CDU kritisiert Sicherheitslage im Nahverkehr und fordert mehr Maßnahmen

Die CDU-Regionsfraktion erklärt in einer Pressemitteilung zur Sicherheitslage im öffentlichen Personennahverkehr, dass die Situation aus ihrer Sicht angespannt bleibt und ein nachhaltiger Rückgang der Gewalt nicht erkennbar sei. Anlass ist die Antwort der Regionsverwaltung auf eine Anfrage der Fraktion.

Nach Darstellung der CDU zeigen die ausgewerteten Rohheitsdelikte, dass sich die Zahl der Vorfälle seit Jahren auf einem konstant hohen Niveau bewege. Besonders alarmierend sei dabei der wiederholte Einsatz von Messern und anderen gefährlichen Gegenständen. Dabei handele es sich nicht um Einzelfälle, sondern um Gewaltkriminalität mit erheblichem Risiko für Fahrgäste und Beschäftigte.

Kritisch sieht die Fraktion auch die Datenlage.
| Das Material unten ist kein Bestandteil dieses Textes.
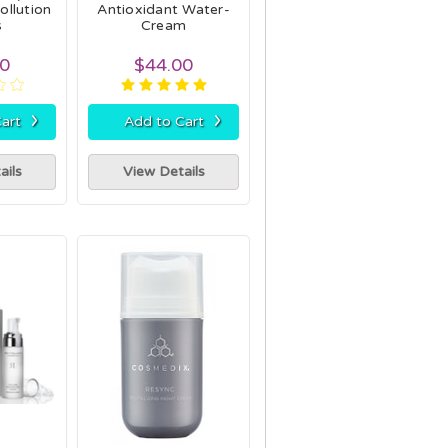
ollution
Antioxidant Water-
s
Cream
00
$44.00
›
›
art
Add to Cart
ails
View Details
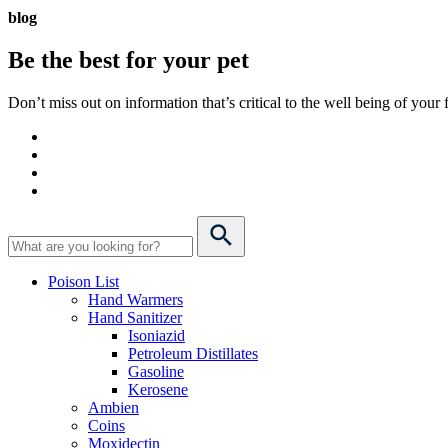
blog
Be the best for your
pet
Don’t miss out on information that’s critical to the well being of you
Poison List
Hand Warmers
Hand Sanitizer
Isoniazid
Petroleum Distillates
Gasoline
Kerosene
Ambien
Coins
Moxidectin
Für das Jahr 2023 fehlten infolge eines Hackerangriffs wichtige Informationen, zudem würden Vorfälle im Umfeld von Haltestellen nicht systematisch erfasst. Gerade dort komme es laut Verwaltung insbesondere in den Abendstunden vermehrt zu Konflikten. Aus Sicht der CDU entsteht dadurch ein lückenhaftes Lagebild, das die tatsächliche Sicherheitslage eher unterschätze.

Der Vorsitzende der CDU-Regionsfraktion, Bernward Schlossarek, verweist in diesem Zusammenhang auf die Messerattacke in Leinhausen, bei der ein Mann schwer verletzt worden sei. „Die Zahlen zeigen: Wir haben es mit einem strukturellen Problem zu tun. Wenn Gewalt über Jahre hinweg nicht zurückgeht und dabei sogar Waffen eingesetzt werden, reicht ein ‚Weiter so‘ nicht aus. Dass gleichzeitig wichtige Daten fehlen, ist nicht akzeptabel“, erklärt er.

Zwar halte die Verwaltung Waffenverbotszonen im ÖPNV für sinnvoll und verweise auf ein geplantes landesweites Verbot. Zusätzliche konkrete Maßnahmen wie eine verstärkte Videoüberwachung, mehr Sicherheitskräfte oder weitergehende Kontrollmöglichkeiten seien bislang jedoch nicht vorgesehen.

Die CDU fordert deshalb ein konsequentes Maßnahmenpaket. Dazu gehören nach ihren Vorstellungen wirksam kontrollierte Waffenverbotszonen im gesamten ÖPNV, eine deutlich stärkere Präsenz von Sicherheitskräften und Polizei, insbesondere in den Abendstunden und an Haltestellen, der Ausbau der Videoüberwachung an zentralen Knotenpunkten sowie eine verbesserte Datenerhebung. Zudem müsse die Zusammenarbeit mit dem Land Niedersachsen und den Verkehrsunternehmen intensiviert werden, um schneller auf neue Gefahrenlagen reagieren zu können.

„Die Menschen erwarten zu Recht, dass gehandelt wird – nicht erst nach dem nächsten schweren Vorfall. Sicherheit ist eine Kernaufgabe des Staates. Wir setzen uns mit Nachdruck dafür ein, den ÖPNV in der Region Hannover sicherer zu machen“, so Schlossarek abschließend.